Lib Jars	Yes	Specifies the comma separated .jar file to be included in the classpath.
Files	Yes	Specifies the comma separated .jar files to be copied to the Mapreduce cluster.
Status Directory	Yes	Specifies the directory where the status of Mapreduce jobs are stored.
Arguments	No	Specifies the program arguments. If the Streaming check box is cleared, specify Java main class arguments. If the Streaming check box is selected, specify a list of arguments that contain space-separated strings to pass to the Hadoop streaming utility. For example, - files /user/hdfs/file - D mapred.reduce.task=0 - input format org.apache.hadoop.mapred.lib.NLineInputFormat - cmdenv info=wc-reducer
The following field is displayed when the Streaming check box is cleared.
Define	No	Specifies the Hadoop configuration variables. A variable is associated with a name and a value.

Description

Provide a short description for the activity.

Input

The values specified in this tab takes precedence over the ones in the corresponding fields in the General tab. The following table specifies the possible input of the activity.

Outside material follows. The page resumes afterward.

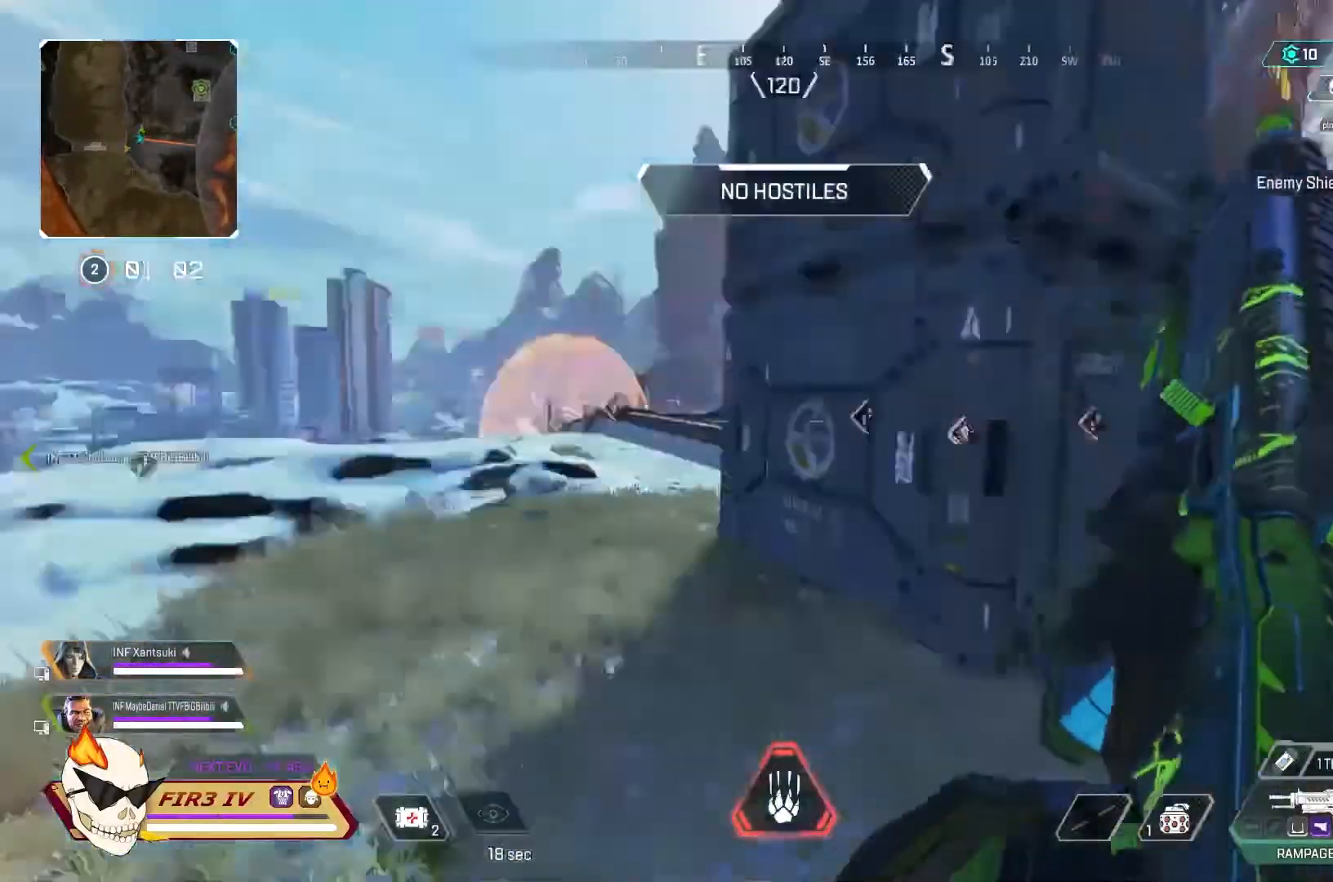
{"buttons": [], "left_stick": "up-right", "right_stick": "left", "events": [[33, "left_stick", "right"], [100, "right_stick", "center"], [233, "left_stick", "up-right"], [367, "right_stick", "left"]]}
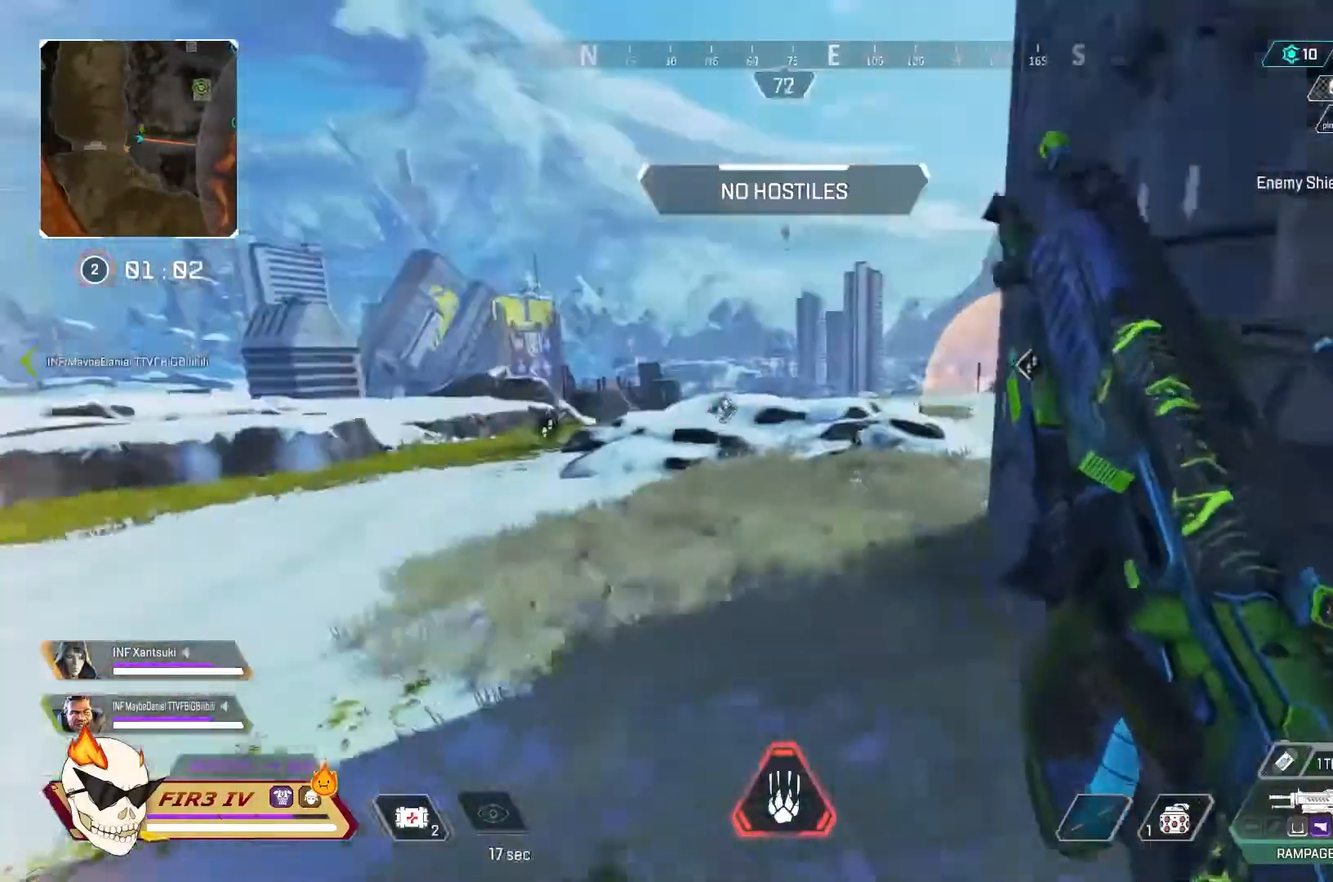
{"buttons": [], "left_stick": "down-right", "right_stick": "center", "events": [[33, "right_stick", "center"], [100, "left_stick", "up"], [233, "left_stick", "up-left"], [367, "left_stick", "center"], [467, "left_stick", "down-right"]]}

Input Item	Data Type	Description
The following four fields are displayed when the Streaming check box is selected.
Input	string	Specifies the path of the input data in Hadoop.
Output	string	Specifies the path of the output data.
Mapper	string	Specifies the path of the mapper program in Hadoop.
Reducer	string	Specifies the path of the reducer program in Hadoop.
The following four fields are displayed when the Streaming check box is cleared.
JarName	string	Specifies the name of the .jar file for Mapreduce to use.
ClassName	string	Specifies the name of the class for Mapreduce to use.
Libjars	string	Specifies the comma separated .jar file to be included in the classpath.
Files	string	Specifies the comma separated .jar files to be copied to the Mapreduce cluster.
StatusDirectory	string	Specifies the directory where the status of Mapreduce jobs are stored.
Arguments	string	Specifies the program arguments.
The following field is displayed when the Streaming check box is cleared.
Defines	string	Specifies the Hadoop configuration variables. A variable is associated with a name and a value.

Output

The output of the activity are as follows.

Output Item	Data Type	Description
jobId	string	Returns the job ID of the Mapreduce operation. Note: You can use the WaitForJobCompletion activity to wait for the job to complete. The `exitValue` in the Output tab of the WaitForJobCompletion activity shows the exit value of Mapreduce execution.

Fault

The Fault tab lists the exceptions that can be thrown by this activity.

HadoopException	Description
msg	The error message description returned by the plug-in.
msgCode	The error code returned by the plug-in.